This week we observe Rosh Hashana, the Jewish New Year. It is the beginning of a ten day period of penitence that culminates in Yom Kippur, the day of atonement. It is customary to contemplate one’s missteps and symbolically throw them away with pebbles or breadcrumbs into a body of running water.
It is psychologically astute for religions to provide these points of renewal. Miserable behavior can only be changed if it is acknowledged in the first place, and the promise of forgiveness or some other form of clean slate enables contemplation rather than avoidance. I’ll leave it open as to what constitutes a sin (or why sins have been defined by those in power to regulate) but there is no doubt in my mind that we can all work on being better human beings. Well, I should and will work on it.
I wish the same could be said for nations, our’s in particular. So for this week’s blog I chose topics that warrant New Year’s resolutions of society at large to search for better solutions. I will start with one that is hyper-controversial: abortion.
Everyone agrees in the ideal there should be none.
Those who scream the loudest against them are also those who are the least willing to provide educational and financial resources to prevent pregnancies in the first place. For the time being, however, abortions are legal under certain conditions, although many factions in this country are doing everything they can to change that.

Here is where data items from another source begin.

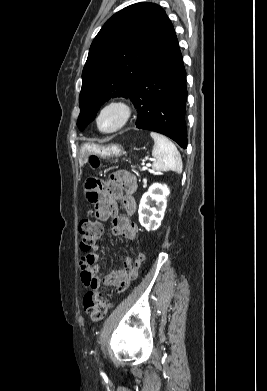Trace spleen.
<instances>
[{
    "mask_svg": "<svg viewBox=\"0 0 267 391\" xmlns=\"http://www.w3.org/2000/svg\"><path fill=\"white\" fill-rule=\"evenodd\" d=\"M154 140L152 156L155 158L152 168L157 171L182 172V159L176 146L162 134L151 132Z\"/></svg>",
    "mask_w": 267,
    "mask_h": 391,
    "instance_id": "3e777b00",
    "label": "spleen"
}]
</instances>
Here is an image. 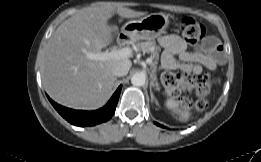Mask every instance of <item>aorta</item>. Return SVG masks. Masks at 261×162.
Returning a JSON list of instances; mask_svg holds the SVG:
<instances>
[{
	"mask_svg": "<svg viewBox=\"0 0 261 162\" xmlns=\"http://www.w3.org/2000/svg\"><path fill=\"white\" fill-rule=\"evenodd\" d=\"M146 81V77L144 74L142 73H135L132 77H131V83L134 86H143L145 84Z\"/></svg>",
	"mask_w": 261,
	"mask_h": 162,
	"instance_id": "obj_1",
	"label": "aorta"
}]
</instances>
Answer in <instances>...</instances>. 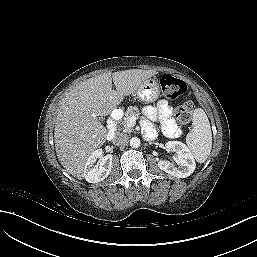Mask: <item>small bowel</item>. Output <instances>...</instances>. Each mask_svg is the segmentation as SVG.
Instances as JSON below:
<instances>
[{
	"instance_id": "1",
	"label": "small bowel",
	"mask_w": 257,
	"mask_h": 257,
	"mask_svg": "<svg viewBox=\"0 0 257 257\" xmlns=\"http://www.w3.org/2000/svg\"><path fill=\"white\" fill-rule=\"evenodd\" d=\"M144 113L149 119L159 120L166 135L175 136L179 133L175 121L171 118L172 108L166 100H160L156 106L146 107Z\"/></svg>"
}]
</instances>
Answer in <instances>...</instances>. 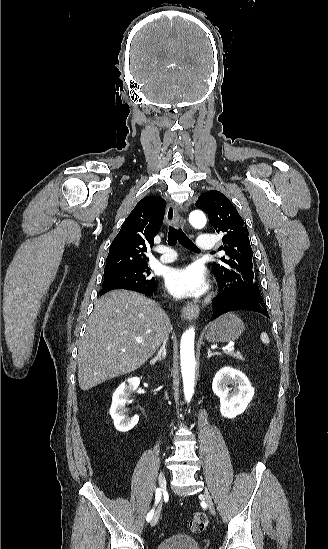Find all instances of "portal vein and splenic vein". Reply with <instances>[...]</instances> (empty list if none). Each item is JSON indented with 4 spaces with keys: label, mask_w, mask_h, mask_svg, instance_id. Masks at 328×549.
<instances>
[{
    "label": "portal vein and splenic vein",
    "mask_w": 328,
    "mask_h": 549,
    "mask_svg": "<svg viewBox=\"0 0 328 549\" xmlns=\"http://www.w3.org/2000/svg\"><path fill=\"white\" fill-rule=\"evenodd\" d=\"M136 343H142V339L141 337H139V339H135ZM228 353H231V351H235V348L234 347H228L227 349Z\"/></svg>",
    "instance_id": "18ae733b"
}]
</instances>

http://www.refinery29.com/2017/06/158903/abortion-laws-by-state
This includes pulling funding for the clinics that offer safe procedures, harassing the providers and patients to the point of maiming and killing them. On the legal end, we see this:” As long as Roe v. Wade stands, states can regulate abortion (before the point of fetal viability) as they see fit. It has allowed anti-abortion politicians to go on the offensive: In the first six months of 2017 alone, a total of 431 provisions restricting abortion access were introduced at the state level. Out of these, 41 had become law by June.” (Citation from attached link above.)

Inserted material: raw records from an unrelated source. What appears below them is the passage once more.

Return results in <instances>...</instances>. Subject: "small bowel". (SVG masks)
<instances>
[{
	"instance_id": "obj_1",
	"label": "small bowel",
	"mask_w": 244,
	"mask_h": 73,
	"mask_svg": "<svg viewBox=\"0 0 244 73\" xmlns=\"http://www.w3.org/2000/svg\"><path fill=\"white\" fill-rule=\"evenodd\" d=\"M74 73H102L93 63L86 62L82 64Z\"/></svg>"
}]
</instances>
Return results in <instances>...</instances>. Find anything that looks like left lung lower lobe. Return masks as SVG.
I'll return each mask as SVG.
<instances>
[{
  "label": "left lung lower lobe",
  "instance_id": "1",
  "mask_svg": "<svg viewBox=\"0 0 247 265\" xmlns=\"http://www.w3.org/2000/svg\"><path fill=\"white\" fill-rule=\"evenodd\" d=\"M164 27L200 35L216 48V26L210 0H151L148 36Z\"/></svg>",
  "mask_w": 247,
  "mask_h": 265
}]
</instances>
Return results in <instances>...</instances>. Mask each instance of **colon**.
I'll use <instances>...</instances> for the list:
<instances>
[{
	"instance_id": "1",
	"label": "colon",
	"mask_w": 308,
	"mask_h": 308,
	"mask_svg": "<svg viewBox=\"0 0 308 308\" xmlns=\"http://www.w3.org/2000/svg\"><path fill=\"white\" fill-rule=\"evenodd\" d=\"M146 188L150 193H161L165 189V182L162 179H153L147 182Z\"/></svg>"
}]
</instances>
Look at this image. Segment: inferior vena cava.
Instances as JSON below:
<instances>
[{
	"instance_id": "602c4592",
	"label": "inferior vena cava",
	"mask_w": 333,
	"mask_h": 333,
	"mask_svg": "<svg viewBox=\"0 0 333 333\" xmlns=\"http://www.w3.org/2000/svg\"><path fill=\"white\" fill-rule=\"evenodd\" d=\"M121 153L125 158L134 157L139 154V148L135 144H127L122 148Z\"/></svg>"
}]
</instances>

The working environment in women’s clinics reflects both the threat abortion providers are under and their indomitable spirit to fight for the rights of women with humor, bravery and remembrance.
They know that they offer a host of services that are invaluable for reproductive justice and healthcare for the poor, abortion being just one of them.
Today’s photographs, taken in the kitchens and hallways of women’s clinics, are witness to the conditions and determination described above. I wish we as a society would find a solution that protects women’s choices in ways that go beyond the letter of the law.
Deb Meyer
My daughter had a bumper sticker plastered on her car: Please keep your rosaries out of my ovaries!
At the time we lived in a conservative part of Virginia and she was harassed by motorists passing by with mean looks or stares. I so applaud her for keeping the sticker on the car until she sold it!